WHAT YOU ARE ASKED TO DO - Where the line containing "paper- 20 pieces" appears, begin retyping; continue exactly through the final line of the data. Omit every picture.

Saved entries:
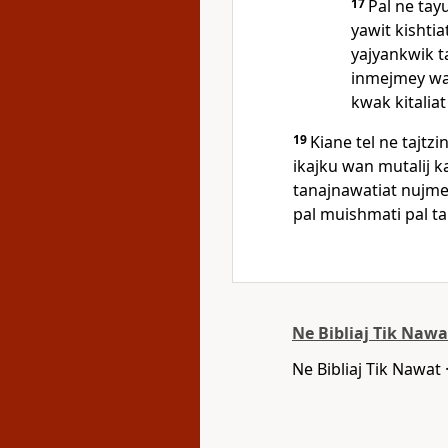
17
Pal ne tayu
yawit kishtia
yajyankwik t
inmejmey wan
kwak kitaliat
19
Kiane tel ne tajtz
ikajku wan mutalij 
tanajnawatiat nujme,
pal muishmati pal tail
Ne Bibliaj Tik Nawa
Ne Bibliaj Tik Nawat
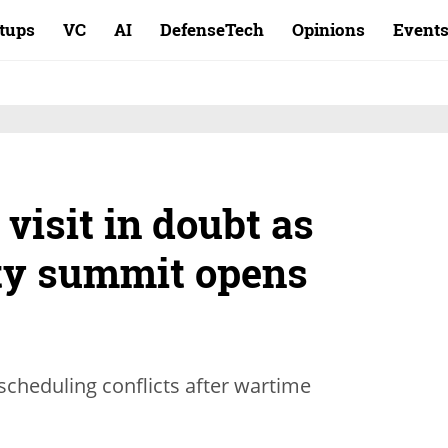
rtups
VC
AI
DefenseTech
Opinions
Event
 visit in doubt as
ty summit opens
scheduling conflicts after wartime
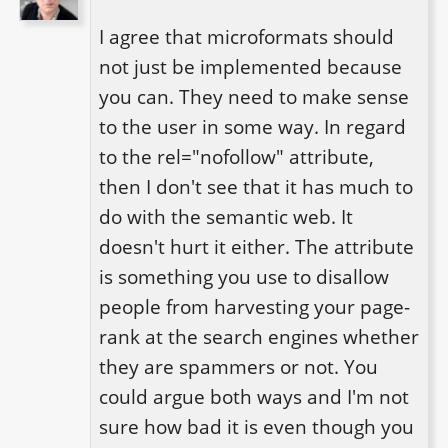
I agree that microformats should 
not just be implemented because 
you can. They need to make sense 
to the user in some way. In regard 
to the rel="nofollow" attribute, 
then I don't see that it has much to 
do with the semantic web. It 
doesn't hurt it either. The attribute 
is something you use to disallow 
people from harvesting your page-
rank at the search engines whether 
they are spammers or not. You 
could argue both ways and I'm not 
sure how bad it is even though you 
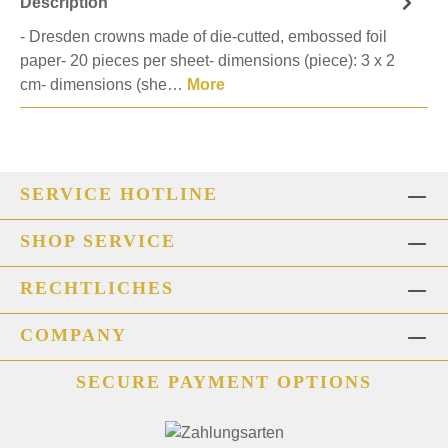
Description
- Dresden crowns made of die-cutted, embossed foil
paper- 20 pieces per sheet- dimensions (piece): 3 x 2
cm- dimensions (she…
More
SERVICE HOTLINE
SHOP SERVICE
RECHTLICHES
COMPANY
SECURE PAYMENT OPTIONS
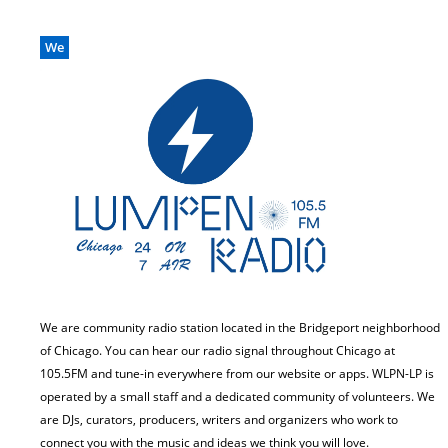
We
We are community radio station located in the Bridgeport neighborhood
of Chicago. You can hear our radio signal throughout Chicago at
105.5FM and tune-in everywhere from our website or apps. WLPN-LP is
operated by a small staff and a dedicated community of volunteers. We
are DJs, curators, producers, writers and organizers who work to
connect you with the music and ideas we think you will love.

TASK OUTPUT -
paper- 20 pieces per sheet- dimensions (piece): 3 x 2
cm- dimensions (she…
More
SERVICE HOTLINE
SHOP SERVICE
RECHTLICHES
COMPANY
SECURE PAYMENT OPTIONS
We
We are community radio station located in the Bridgeport neighborhood
of Chicago. You can hear our radio signal throughout Chicago at
105.5FM and tune-in everywhere from our website or apps. WLPN-LP is
operated by a small staff and a dedicated community of volunteers. We
are DJs, curators, producers, writers and organizers who work to
connect you with the music and ideas we think you will love.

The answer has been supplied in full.